Scientists Discover Incredibly Rare Whale Population Using Nuclear Bomb Detectors


Although blue whales are the largest marine animals in existence, they are notoriously elusive. But scientists at the University of New South Wales (UNSW) in Australia believe they’ve discovered a whole new population in the central Indian Ocean.

The new population is made up of an unknown number of pygmy blue whales. Pygmy blue whales, as their name suggests, are the smallest subspecies of blue whales. In this context, however, “small” is a relative term. Their beefier parents might outshine them by tens of inches and pounds, but pygmy blue whales can still reach 24 meters (around 79 feet). That’s almost the length of two standard buses, according to the UNSW press room.

“We don’t know how many whales make up this group, but we think it’s a lot by the huge number of calls we hear,” UNSW professor and lead author Tracey Rogers told the newsroom. of the study.

Rogers and colleagues published their analysis in the scholarly journal Scientific reports April 22. If visual sightings confirmed their findings, the new pygmy blue whale population would be the fifth to be identified in the region, according to the editorial staff.

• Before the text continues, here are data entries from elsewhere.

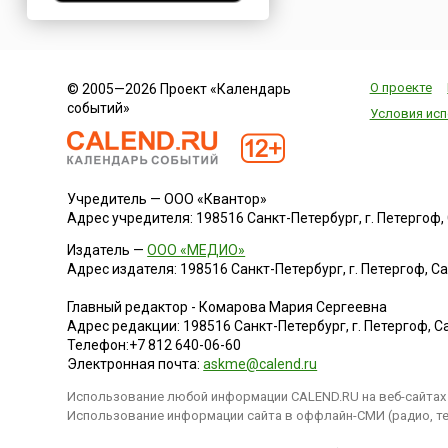
изготовления. Цвета
Нигерия
узоры имеют в тема
Нидерланды
особое значение,
превращая просто
Новая Зеландия
красивый шарик в
О проекте
© 2005—2026 Проект «Календарь
Норвегия
настоящий восточн
событий»
Условия исп
талисман.Считается,
ОАЭ
праздник появился 
Оман
году с...
Пакистан
Учредитель — ООО «Квантор»
Палестина
Адрес учредителя: 198516 Санкт-Петербург, г. Петергоф, Са
Панама
Издатель —
ООО «МЕДИО»
Перу
Адрес издателя: 198516 Санкт-Петербург, г. Петергоф, Санк
Польша
Главный редактор - Комарова Мария Сергеевна
Португалия
Адрес редакции:
198516
Санкт-Петербург, г. Петергоф
,
Са
Румыния
Телефон:
+7 812 640-06-60
Электронная почта:
askme@calend.ru
США
Использование любой информации CALEND.RU на веб-сайтах 
Саудовская Аравия
Использование информации сайта в оффлайн-СМИ (радио, тел
Сербия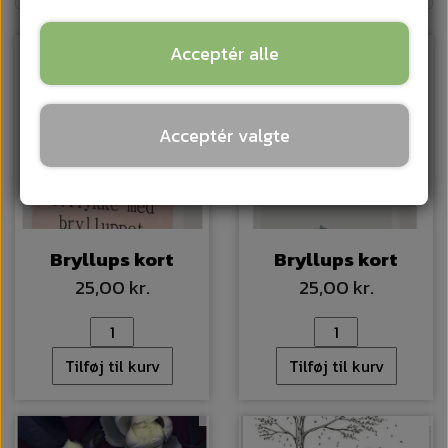
Acceptér alle
Acceptér valgte
Bryllups kort
Bryllups kort
25,00 kr.
25,00 kr.
Tilføj til kurv
Tilføj til kurv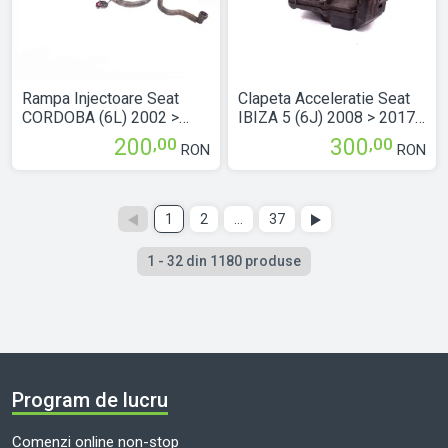
Rampa Injectoare Seat
Clapeta Acceleratie Seat
CORDOBA (6L) 2002 >
IBIZA 5 (6J) 2008 > 2017
2009 1.4 16V BBZ Benzina
1.4 TDI BMS Motorina
,00
,00
200
300
RON
RON
036971824A
03G128063G
Următoarea pagină
Pagina precedentă
1
2
...
37
1 - 32
din
1180 produse
Program de lucru
Comenzi online non-stop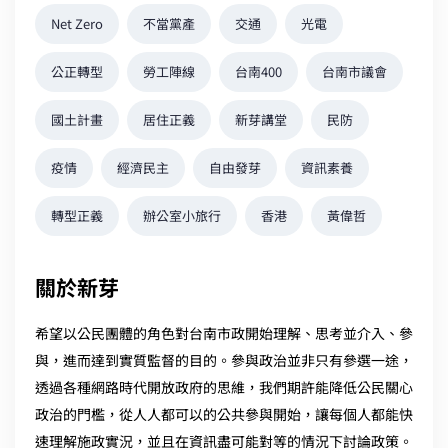
Net Zero
不當黨產
交通
光電
公正轉型
勞工陣線
台南400
台南市議會
國土計畫
居住正義
新芽講堂
民防
疫情
經濟民主
自由發芽
資訊素養
轉型正義
辦公室小旅行
香港
黃偉哲
關於新芽
希望以公民團體的角色對台南市政開始理解、思考並介入、參
與，進而達到實質監督的目的。參與政治並非只有參選一途，
透過各種網路時代開放政府的思維，我們期許能降低公民關心
政治的門檻，從人人都可以的公共參與開始，讓每個人都能快
速理解施政實況，並且在資訊盡可能對等的情況下討論政策。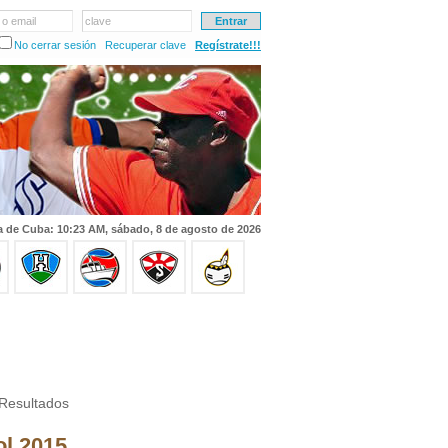
 o email
clave
No cerrar sesión
Recuperar clave
Regístrate!!!
a de Cuba: 10:23 AM, sábado, 8 de agosto de 2026
Resultados
ol 2015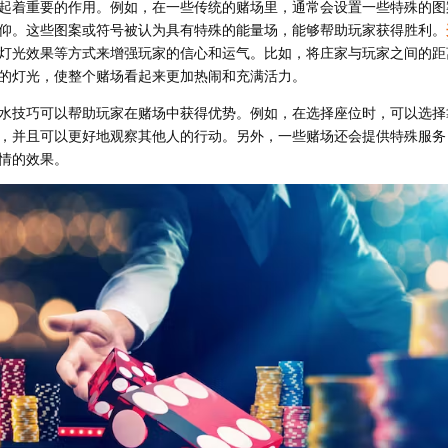
起着重要的作用。例如，在一些传统的赌场里，通常会设置一些特殊的图
仰。这些图案或符号被认为具有特殊的能量场，能够帮助玩家获得胜利。
灯光效果等方式来增强玩家的信心和运气。比如，将庄家与玩家之间的距
的灯光，使整个赌场看起来更加热闹和充满活力。
水技巧可以帮助玩家在赌场中获得优势。例如，在选择座位时，可以选择
，并且可以更好地观察其他人的行动。另外，一些赌场还会提供特殊服务
情的效果。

A rare blue whale makes a breach off the California coast. A new population of a smaller subspecies, the pygmy blue whale, has been discovered in the central Indian Ocean.
David McNew / Getty Images

Rogers and his colleagues were reviewing data gathered by the Preparatory Commission for the Comprehensive Nuclear-Test-Ban Treaty Organization (CTBTO), a collective formed in 1996 to monitor nuclear bomb tests when their suspicions were aroused. One of the most useful weapons in the CTBTO arsenal is the hydrophone, a sophisticated technology that essentially functions like an underwater microphone. Hydrophones record the sound waves created by nuclear bomb testing, but they also pick up many other noises, including those emitted by marine animals.

During their examination, Rogers and his colleagues heard a whale song that differed from those sung by the three populations of blue whales and the four populations of Omura whales known to inhabit the area. Far from being interchangeable, whale songs are unique in sonic characteristics such as tempo, structure and frequency, according to the newsroom.

“We still don’t know if they were born with their songs or if they learned it,” Rogers said. “But it is fascinating that in the Indian Ocean animals cross paths all the time, but whales from different regions still retain their distinctive songs. Their songs are like a fingerprint that allows us to follow them when they are travel thousands of kilometers. “

Marine biologists estimate that less than 0.15% of blue whales in the southern hemisphere have survived the whaling age. Their numbers, Rogers said, are still recovering.